Luna Shell GamechangerCHISL testing prototype
Figure 3: CHISL prototype testing in the field

CHISL Proof-of-Concept Experiments

A shallow HQ borehole was drilled at a local limestone quarry to demonstrate the fracture-sensing capability of the CHISL prototype (Figure 3). The tensile strength of the rock was determined to be 3,100 psi using Brazilian disc tests of core samples.

An impression packer was used before and after CHISL operation to verify the fracture state pre- and post-test. In the measurement described here, a pre-existing horizontal fracture was the only impression recorded before the test.

As the CHISL assembly was inflated, this same horizontal fracture was visible in the strain map of the borehole wall, as seen in Figure 4. The x-axis of the plot is along the depth of the hole, while the y-axis is the polar angle around the circumference of the cylindrical CHISL sensor. The color map indicates the strain level observed at every location within the embedded fiber optic sensor.

Luna Shell Game Changer pre existing fracture strain measurement
Figure 4: Pre-existing horizontal fracture observed.

Further pressurizing the CHISL sensor, bi-wing fractures appeared below and above the horizontal fracture, but at different angles and at different pressure applied to the borehole wall, as seen in Figure 5.

Luna Shell GameChanger minimum stress fractures
Figure 5: Minimum stress fractures occur at different pressures and orientations on either side of horizontal fracture.

The color map in this plot represents the derivative of strain with respect to pressure increase and is helpful in identifying rapidly growing locations of strain as pressure is ramped. Below the horizontal partition the fractures occurred at 90° and 270° at a lower pressure of 2,500 psi, while the formation above the horizontal partition fractured at 180° and 330° at a pressure of 3,700 psi. This demonstrates the power of the distributed sensing concept. Within the 1 m sensing region there is sufficient spatial resolution to detect individual fractures opening, their length, and changes in stress orientation along the depth of the hole, and even measure two distinct formations simultaneously.

The borehole was further pressurized with the CHISL sensor until a double fracture occurred at 4,900 psi, seen in Figure 6. The new fracture at 270° is roughly 90° between the bi-wing fracture that originated at the lower pressure. It is also observed that the fracture at 330° decreases while a new longer fracture at 0° opens. According to theory, this new fracture is related to the maximum in-situ stress in the rock formation.

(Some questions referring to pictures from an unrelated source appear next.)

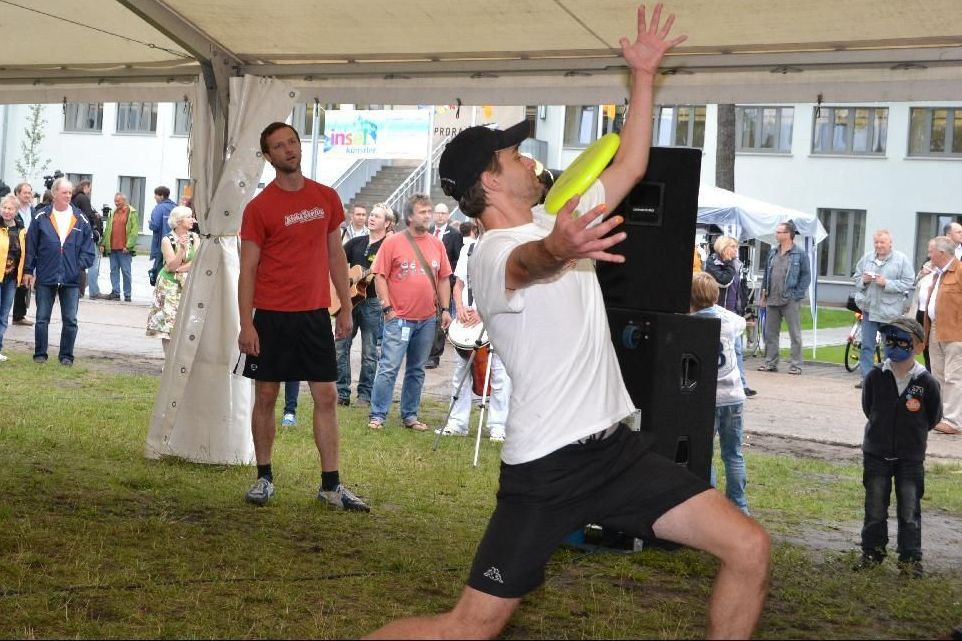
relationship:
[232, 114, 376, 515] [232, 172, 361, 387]
man wearing clothing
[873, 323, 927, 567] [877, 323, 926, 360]
boy with face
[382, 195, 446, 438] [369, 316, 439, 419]
man in jeans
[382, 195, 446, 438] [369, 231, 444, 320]
man in shirt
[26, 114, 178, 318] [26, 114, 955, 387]
wall in building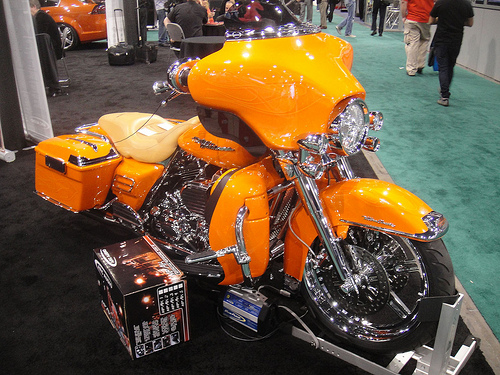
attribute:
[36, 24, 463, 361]
motorcycle — yellow, yellwo, shinning, shining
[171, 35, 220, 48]
tablecloth — black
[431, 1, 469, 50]
shirt — black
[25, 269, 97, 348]
floor — black, carpeted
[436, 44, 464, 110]
pants — black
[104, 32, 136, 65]
bag — black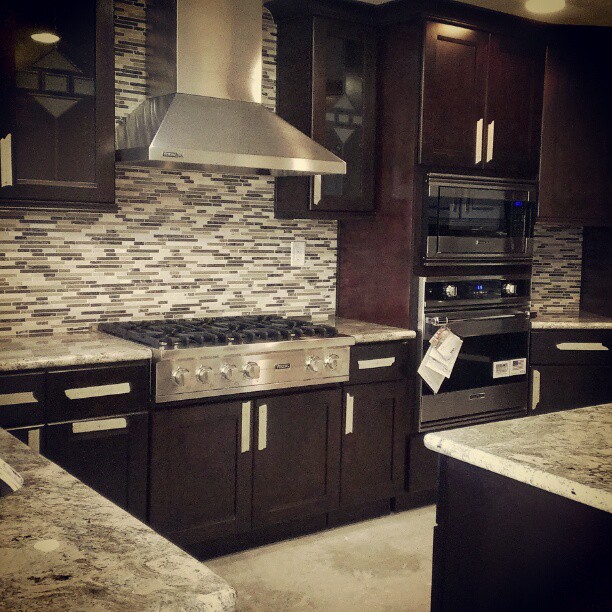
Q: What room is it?
A: It is a kitchen.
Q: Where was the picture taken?
A: It was taken at the kitchen.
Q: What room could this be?
A: It is a kitchen.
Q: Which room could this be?
A: It is a kitchen.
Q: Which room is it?
A: It is a kitchen.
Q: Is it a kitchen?
A: Yes, it is a kitchen.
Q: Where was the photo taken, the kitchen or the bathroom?
A: It was taken at the kitchen.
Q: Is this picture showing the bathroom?
A: No, the picture is showing the kitchen.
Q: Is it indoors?
A: Yes, it is indoors.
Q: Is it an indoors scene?
A: Yes, it is indoors.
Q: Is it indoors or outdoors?
A: It is indoors.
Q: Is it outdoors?
A: No, it is indoors.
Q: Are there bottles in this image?
A: No, there are no bottles.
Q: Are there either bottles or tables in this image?
A: No, there are no bottles or tables.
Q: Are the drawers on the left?
A: Yes, the drawers are on the left of the image.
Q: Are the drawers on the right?
A: No, the drawers are on the left of the image.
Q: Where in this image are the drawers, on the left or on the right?
A: The drawers are on the left of the image.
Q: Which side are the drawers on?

Luna ShellGamechanger double fracture
Figure 6: Double fracture observed by high-definition fiber optic sensors.

Relating these local measurements to the far-field stress state is the next critical step, and Luna’s team of partners has developed an algorithm to calculate the far-field stress state from the high-definition fiber optic sensor data. Visualizing these fracture evolutions with such spatial resolution and in real-time is unprecedented.

This experiment proves that the CHISL sensor has the potential to create, measure, and visualize both fractures corresponding to minimum and maximum horizontal stress. When deployed, this technique would provide critical measurements with unmatched consistency and depth resolution, allowing safer and more efficient well operations.

The Shell GameChanger™ program works with companies to deliver high-impact energy technology through collaboration various companies. For more than 20 years, it has helped numerous startups to get the funding and expert support they need to grow. In recent years, GameChanger™ has strategically focused on technology development that speeds up Shell’s energy transition effort, including forming strategic alliances with various incubators, academic institutions and national laboratories.